The numbers: Businesses boosted inventories, or products waiting to be sold, by 1.4% in June in a sign they are still churning out lots of goods in anticipation of steady U.S. economic growth. Sales rose almost as much in the month.
Rising inventories adds to gross domestic product and usually reflect an expanding economy, but if inventory levels get too high, it could suggest that demand is waning and a recession is on the horizon.
So far that does not appear to be the case. The ratio of inventories to sales was unchanged at a relatively mild 1.30 in June. That’s how many months it would take to sell all the inventory on hand.
Sales rose 1.3% in June, soaking up most of the increase in inventories.
Economists watch inventory levels closely because they tend to foreshadow ups and downs in the economy.
Big picture: The overall inventory picture looks OK for the U.S. economy.
There’s been some worry that companies were getting stuck with too much inventory on their shelves and that the overhang could contribute to a recession.
Some companies stocked up too much early in the year and now have to discount prices to move merchandize.

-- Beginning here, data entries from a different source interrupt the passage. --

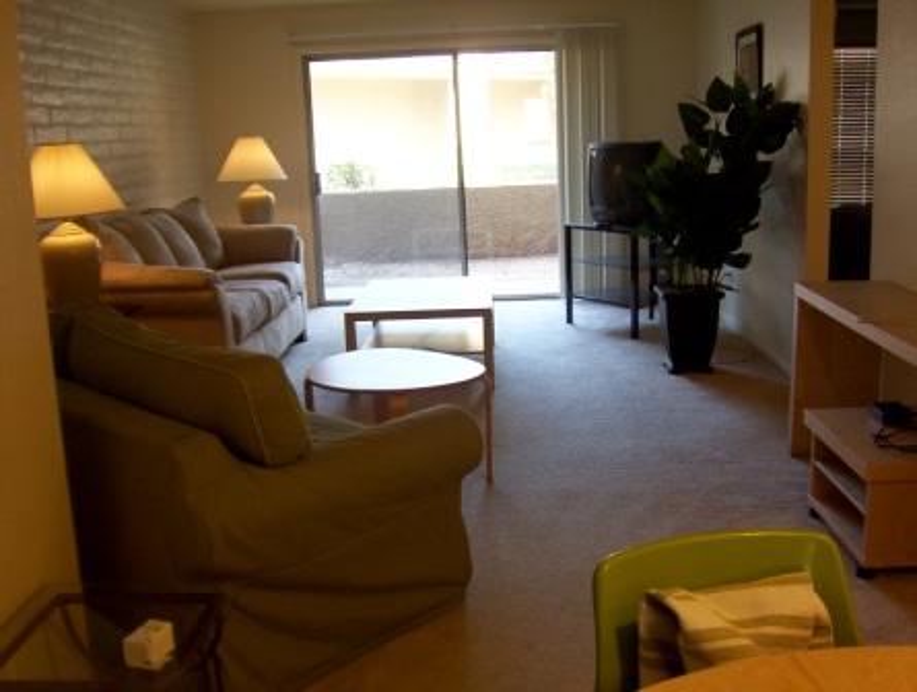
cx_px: 458
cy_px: 346
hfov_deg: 51.2
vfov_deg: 39.8
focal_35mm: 36
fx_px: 956
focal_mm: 5.54
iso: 140
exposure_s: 1/39
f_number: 2.76
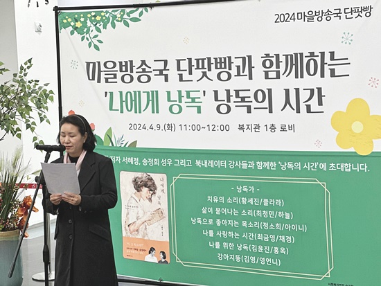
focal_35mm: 77
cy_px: 143
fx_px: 848
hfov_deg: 25.3
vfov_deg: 19.2
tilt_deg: -4.8
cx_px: 190
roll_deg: +1.9
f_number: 2.8
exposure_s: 1/120
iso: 250
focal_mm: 9
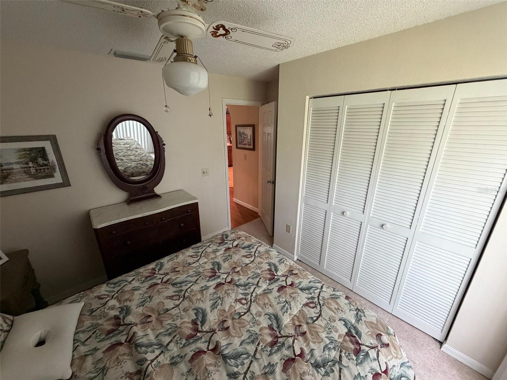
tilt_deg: -16.6
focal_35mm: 14
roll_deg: +0.5
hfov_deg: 102.1
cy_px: 190
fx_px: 205
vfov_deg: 85.7
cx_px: 254
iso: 320
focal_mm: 2.22
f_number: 2.2
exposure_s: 1/60
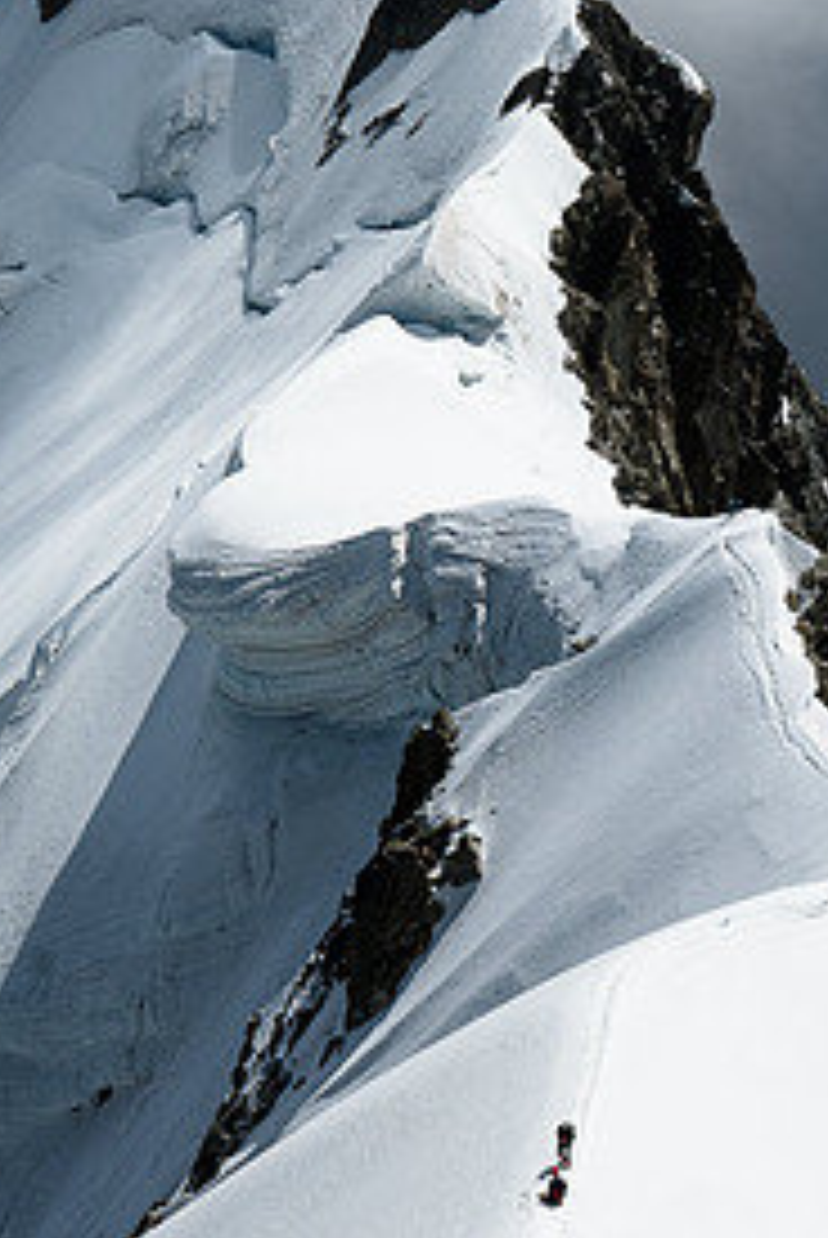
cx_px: 353
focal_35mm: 67
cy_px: 491
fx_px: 2306
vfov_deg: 30.0
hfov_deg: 20.3
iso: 200
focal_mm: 18.6
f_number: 8
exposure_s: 1/1600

Other businesses are still producing lots of goods and services , but they are trimming back in case the economy goes south.

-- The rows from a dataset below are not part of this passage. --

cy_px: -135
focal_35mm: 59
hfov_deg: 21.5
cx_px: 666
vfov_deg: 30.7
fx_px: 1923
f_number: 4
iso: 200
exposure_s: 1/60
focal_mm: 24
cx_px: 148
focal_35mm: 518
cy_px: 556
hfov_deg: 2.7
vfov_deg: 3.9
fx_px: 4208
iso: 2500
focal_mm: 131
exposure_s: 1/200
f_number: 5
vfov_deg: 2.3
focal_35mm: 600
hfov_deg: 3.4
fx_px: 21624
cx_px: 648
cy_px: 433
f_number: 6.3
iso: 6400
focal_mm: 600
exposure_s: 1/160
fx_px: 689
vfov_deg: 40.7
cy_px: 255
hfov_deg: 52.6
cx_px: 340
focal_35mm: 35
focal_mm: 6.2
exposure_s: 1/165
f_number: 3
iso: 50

The latest report appears to discount worries about an excessive inventory buildup, however.
Looking ahead: “We anticipate firms will continue replenishing their stockpiles, though the rate at which inventories are restocked will slow over the coming months,” said U.S. economist Mahir Rasheed of Oxford Economics.
Market reaction: The Dow Jones Industrial Average
and S&P 500
fell in Wednesday trades, breaking up a recent rally.